PROBLEM DESCRIPTION>
Please print the full listing below exactly, but not the pictures in it.

DATASET ENTRIES>
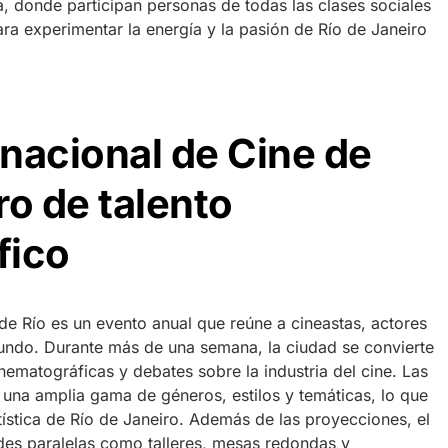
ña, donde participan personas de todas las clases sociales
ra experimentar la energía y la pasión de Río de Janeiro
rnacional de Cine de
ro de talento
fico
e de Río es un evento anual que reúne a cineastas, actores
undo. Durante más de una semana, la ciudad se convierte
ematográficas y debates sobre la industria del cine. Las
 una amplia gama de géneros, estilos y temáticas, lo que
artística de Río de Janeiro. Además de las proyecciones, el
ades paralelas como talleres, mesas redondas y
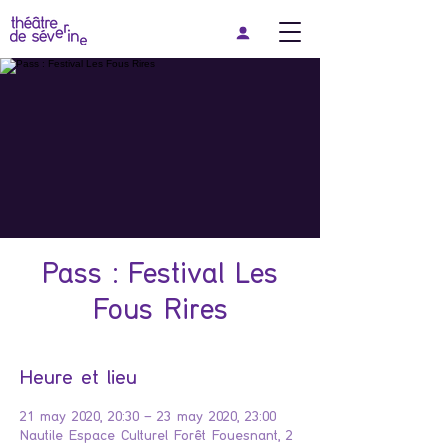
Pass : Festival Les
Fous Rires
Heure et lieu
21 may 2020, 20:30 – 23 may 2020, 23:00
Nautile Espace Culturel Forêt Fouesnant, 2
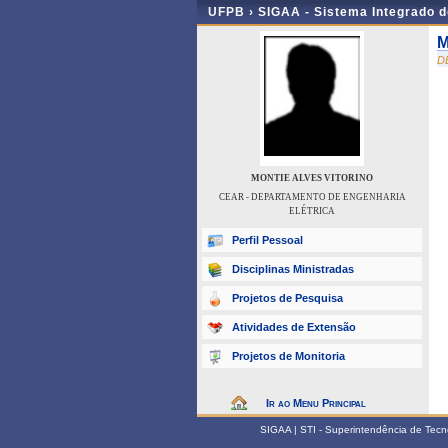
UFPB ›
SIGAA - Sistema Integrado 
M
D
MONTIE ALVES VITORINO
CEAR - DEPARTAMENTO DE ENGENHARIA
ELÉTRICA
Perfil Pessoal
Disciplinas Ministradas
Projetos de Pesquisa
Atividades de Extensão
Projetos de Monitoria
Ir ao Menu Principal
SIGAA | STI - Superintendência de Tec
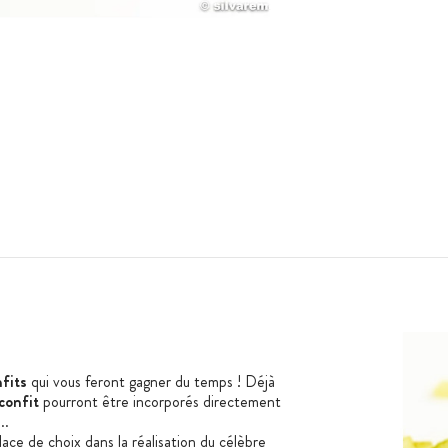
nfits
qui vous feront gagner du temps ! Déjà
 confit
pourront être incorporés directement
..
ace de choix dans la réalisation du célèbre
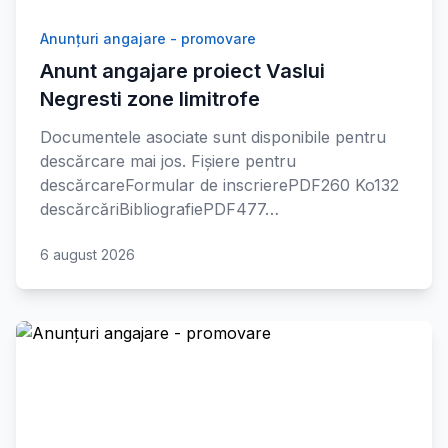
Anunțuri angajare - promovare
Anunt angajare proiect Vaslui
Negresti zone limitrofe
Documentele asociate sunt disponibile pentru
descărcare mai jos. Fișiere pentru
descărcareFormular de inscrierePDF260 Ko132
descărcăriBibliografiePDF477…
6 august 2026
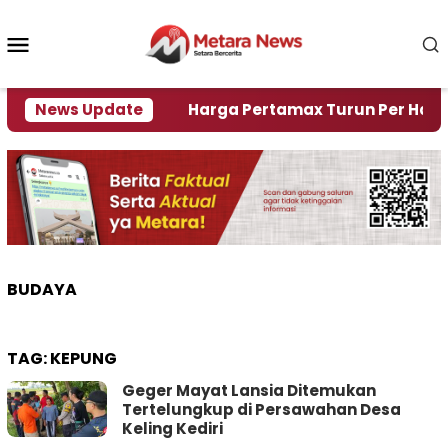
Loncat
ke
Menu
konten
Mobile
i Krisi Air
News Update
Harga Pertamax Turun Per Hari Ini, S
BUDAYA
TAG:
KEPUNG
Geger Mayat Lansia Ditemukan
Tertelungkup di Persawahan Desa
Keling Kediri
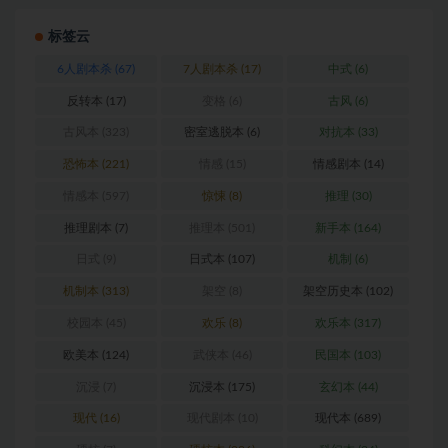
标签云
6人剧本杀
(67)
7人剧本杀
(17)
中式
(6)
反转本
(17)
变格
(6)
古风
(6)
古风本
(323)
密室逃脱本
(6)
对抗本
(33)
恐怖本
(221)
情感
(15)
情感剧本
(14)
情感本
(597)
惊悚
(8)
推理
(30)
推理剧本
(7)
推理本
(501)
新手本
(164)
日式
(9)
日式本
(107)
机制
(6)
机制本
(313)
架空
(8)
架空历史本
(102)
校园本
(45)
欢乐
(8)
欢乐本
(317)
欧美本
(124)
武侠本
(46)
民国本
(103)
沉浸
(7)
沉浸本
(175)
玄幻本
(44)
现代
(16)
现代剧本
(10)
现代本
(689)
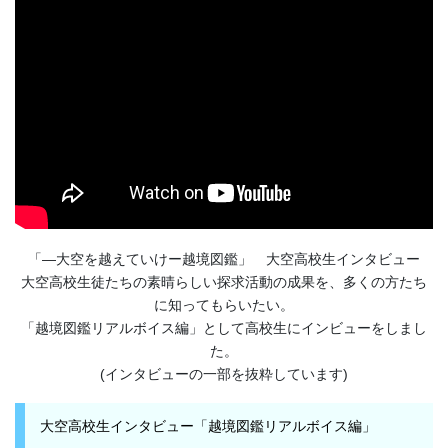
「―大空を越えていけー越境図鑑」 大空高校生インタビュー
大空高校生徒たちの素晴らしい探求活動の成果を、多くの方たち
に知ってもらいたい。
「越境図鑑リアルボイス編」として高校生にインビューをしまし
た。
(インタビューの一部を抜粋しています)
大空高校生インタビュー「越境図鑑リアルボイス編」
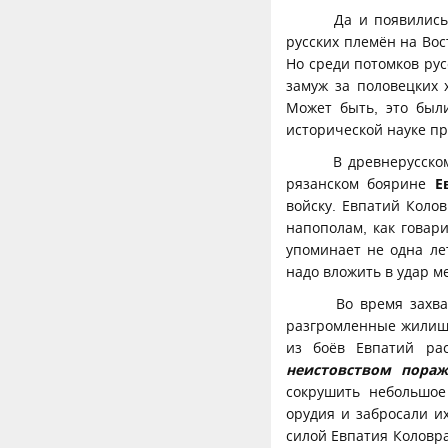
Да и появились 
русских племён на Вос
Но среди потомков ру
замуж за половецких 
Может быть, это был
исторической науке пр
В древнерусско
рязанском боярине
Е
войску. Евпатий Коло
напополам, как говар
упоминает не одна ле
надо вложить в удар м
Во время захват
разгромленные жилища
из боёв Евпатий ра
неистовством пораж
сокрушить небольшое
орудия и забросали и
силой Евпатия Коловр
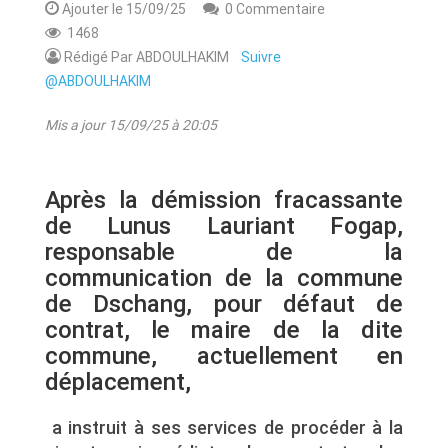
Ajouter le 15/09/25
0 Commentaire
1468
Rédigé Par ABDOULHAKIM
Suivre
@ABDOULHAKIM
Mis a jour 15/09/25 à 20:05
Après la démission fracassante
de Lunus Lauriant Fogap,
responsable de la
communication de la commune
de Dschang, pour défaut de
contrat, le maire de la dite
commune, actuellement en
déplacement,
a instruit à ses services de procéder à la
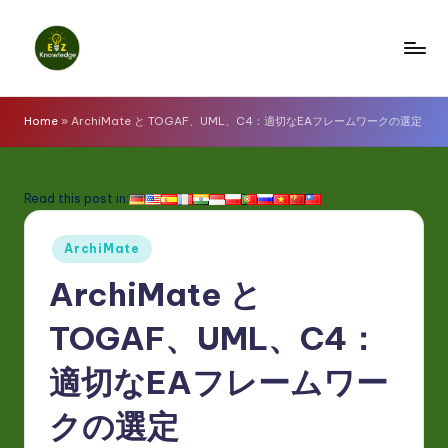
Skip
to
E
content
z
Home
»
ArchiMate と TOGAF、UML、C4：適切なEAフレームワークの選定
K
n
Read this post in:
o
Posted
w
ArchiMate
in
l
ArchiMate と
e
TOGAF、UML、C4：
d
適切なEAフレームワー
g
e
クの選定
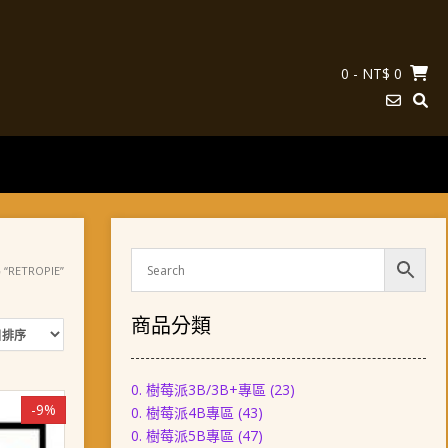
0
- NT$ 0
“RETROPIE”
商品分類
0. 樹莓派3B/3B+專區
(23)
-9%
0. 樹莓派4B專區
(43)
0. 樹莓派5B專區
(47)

RESPONSE>
ña, donde participan personas de todas las clases sociales
ra experimentar la energía y la pasión de Río de Janeiro
rnacional de Cine de
ro de talento
fico
e de Río es un evento anual que reúne a cineastas, actores
undo. Durante más de una semana, la ciudad se convierte
ematográficas y debates sobre la industria del cine. Las
 una amplia gama de géneros, estilos y temáticas, lo que
artística de Río de Janeiro. Además de las proyecciones, el
ades paralelas como talleres, mesas redondas y
Pass : Festival Les
Fous Rires
Heure et lieu
21 may 2020, 20:30 – 23 may 2020, 23:00
Nautile Espace Culturel Forêt Fouesnant, 2
UFPB ›
SIGAA - Sistema Integrado 
M
D
MONTIE ALVES VITORINO
CEAR - DEPARTAMENTO DE ENGENHARIA
ELÉTRICA
Perfil Pessoal
Disciplinas Ministradas
Projetos de Pesquisa
Atividades de Extensão
Projetos de Monitoria
Ir ao Menu Principal
SIGAA | STI - Superintendência de Tec
nfits
qui vous feront gagner du temps ! Déjà
 confit
pourront être incorporés directement
..
ace de choix dans la réalisation du célèbre
Anunțuri angajare - promovare
Anunt angajare proiect Vaslui
Negresti zone limitrofe
Documentele asociate sunt disponibile pentru
descărcare mai jos. Fișiere pentru
descărcareFormular de inscrierePDF260 Ko132
descărcăriBibliografiePDF477…
6 august 2026
Loncat
ke
Menu
konten
Mobile
i Krisi Air
News Update
Harga Pertamax Turun Per Hari Ini, S
BUDAYA
TAG:
KEPUNG
Geger Mayat Lansia Ditemukan
Tertelungkup di Persawahan Desa
Keling Kediri
标签云
6人剧本杀
(67)
7人剧本杀
(17)
中式
(6)
反转本
(17)
变格
(6)
古风
(6)
古风本
(323)
密室逃脱本
(6)
对抗本
(33)
恐怖本
(221)
情感
(15)
情感剧本
(14)
情感本
(597)
惊悚
(8)
推理
(30)
推理剧本
(7)
推理本
(501)
新手本
(164)
日式
(9)
日式本
(107)
机制
(6)
机制本
(313)
架空
(8)
架空历史本
(102)
校园本
(45)
欢乐
(8)
欢乐本
(317)
欧美本
(124)
武侠本
(46)
民国本
(103)
沉浸
(7)
沉浸本
(175)
玄幻本
(44)
现代
(16)
现代剧本
(10)
现代本
(689)
「―大空を越えていけー越境図鑑」 大空高校生インタビュー
大空高校生徒たちの素晴らしい探求活動の成果を、多くの方たち
に知ってもらいたい。
「越境図鑑リアルボイス編」として高校生にインビューをしまし
た。
(インタビューの一部を抜粋しています)
大空高校生インタビュー「越境図鑑リアルボイス編」
Да и появились 
русских племён на Вос
Но среди потомков ру
замуж за половецких 
Может быть, это был
исторической науке пр
В древнерусско
рязанском боярине
Е
войску. Евпатий Коло
напополам, как говар
упоминает не одна ле
надо вложить в удар м
Во время захват
разгромленные жилища
из боёв Евпатий ра
неистовством пораж
сокрушить небольшое
орудия и забросали и
силой Евпатия Коловр
Ajouter le 15/09/25
0 Commentaire
1468
Rédigé Par ABDOULHAKIM
Suivre
@ABDOULHAKIM
Mis a jour 15/09/25 à 20:05
Après la démission fracassante
de Lunus Lauriant Fogap,
responsable de la
communication de la commune
de Dschang, pour défaut de
contrat, le maire de la dite
commune, actuellement en
déplacement,
a instruit à ses services de procéder à la
Skip
to
E
content
z
Home
»
ArchiMate と TOGAF、UML、C4：適切なEAフレームワークの選定
K
n
Read this post in:
o
Posted
w
ArchiMate
in
l
ArchiMate と
e
TOGAF、UML、C4：
d
適切なEAフレームワー
g
e
クの選定
0
- NT$ 0
“RETROPIE”
商品分類
0. 樹莓派3B/3B+專區
(23)
-9%
0. 樹莓派4B專區
(43)
0. 樹莓派5B專區
(47)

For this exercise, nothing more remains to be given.